Friday 4 March, 2016, 6pm, Birkbeck School of Arts, 43 Gordon Square, London WC1H 0PD, Keynes Library

We are delighted to inaugurate our New Books series with a talk by the author of a new book on Hawksmoor and his myths.

New Books is a series of events engaging with important new books in the history, theory and cultural contexts of architecture.

From the Shadows: The Architecture and Afterlife of Nicholas Hawksmoor

Owen Hopkins introduces his new book, From the Shadows: The Architecture and Afterlife of Nicholas Hawksmoor (Reaktion, 2015) – a lively and detailed history of Hawksmoor’s work and, pivotally, the ways it has been seen by a variety of observers over the nearly three centuries since his death. 

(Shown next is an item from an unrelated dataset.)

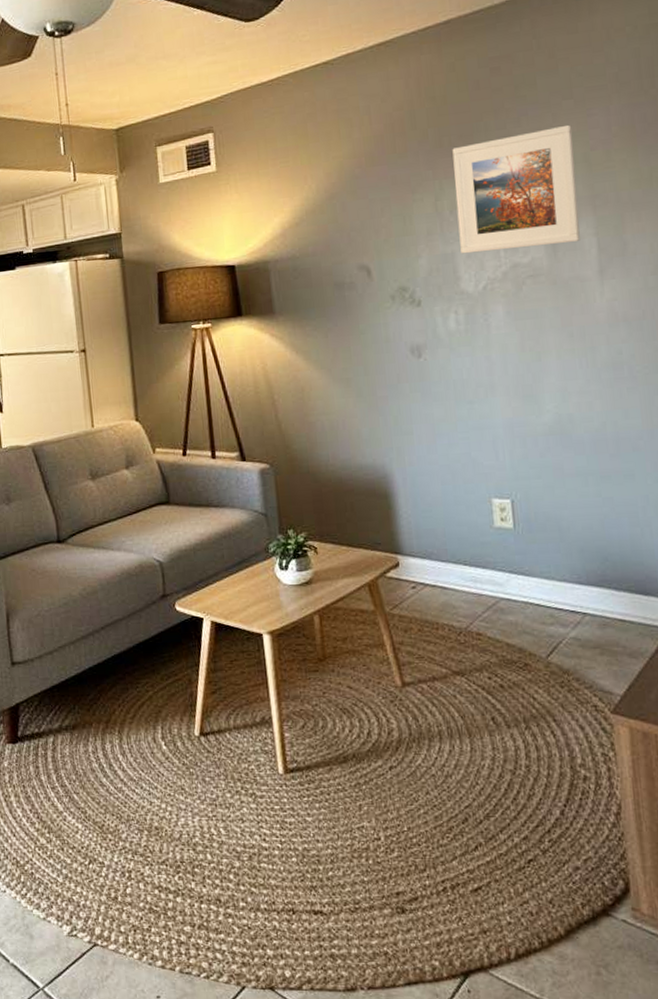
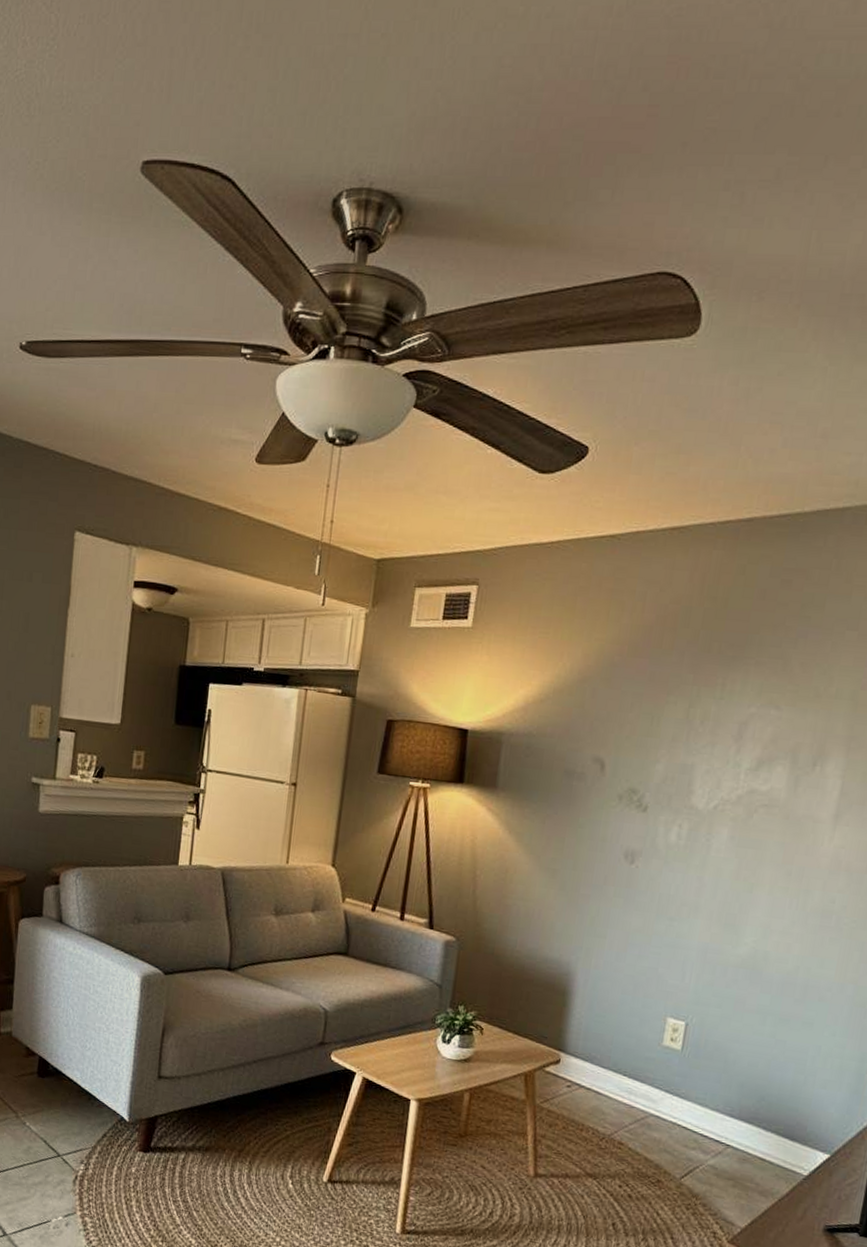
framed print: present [452,124,580,254] -> none [701,655,849,781]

Charting Hawksmoor’s career and the decline of his reputation, the book offers fresh interpretations of many of his famous works – notably his three East End churches – and shows how over their history Hawksmoor’s buildings have been ignored, abused, altered, recovered and celebrated. The second half focuses on, as Hawksmoor returned to prominence during the twentieth century, his work caught the eye of observers as diverse as T. S. Eliot, James Stirling, Robert Venturi and, most famously, Peter Ackroyd, whose novel Hawksmoor (1985) popularized the mythical association of his work with the occult.

Owen’s talk will be followed by a response from Professor Barry Curtis, Royal College of Art.

Owen Hopkins is a writer, historian and curator of architecture. He is Architecture Programme Curator at the Royal Academy of Arts where he mounts regular series of events, lectures, discussions and exhibitions on architecture and related subjects. Among the events seasons he has curated are ‘Future Memory, ‘The Future of Housing’ and ‘Architecture and Freedom’. Exhibitions he has curated or co-curated include Re-creating Tatlin’s Tower (2011), Nicholas Hawksmoor: Architect of the Imagination (2012), 100 Buildings 100 Years: Views of British Architecture since 1914 (2014) and Four Visions for the Future of Housing (2015).

He has written widely on architecture for publications such as the Burlington Magazine, The Architectural Review, Apollo, Dezeen, RA Magazine, C20 Magazine, Spitalfields Life, the Oxonian Review, the Architects’ Journal and Building Design. His academic research is principally concerned with aspects of seventeenth- and eighteenth-century British architecture, on which he has published scholarly articles. He is author of Reading Architecture: A Visual Lexicon (Laurence King, 2012), Architectural Styles: A Visual Guide (Laurence King, 2014), From the Shadows: The Architecture and Afterlife of Nicholas Hawksmoor (Reaktion, 2015) and Mavericks: Breaking the Mould of British Architecture (Royal Academy Publications, 2016). He regularly leads a variety of walking tours of London architecture.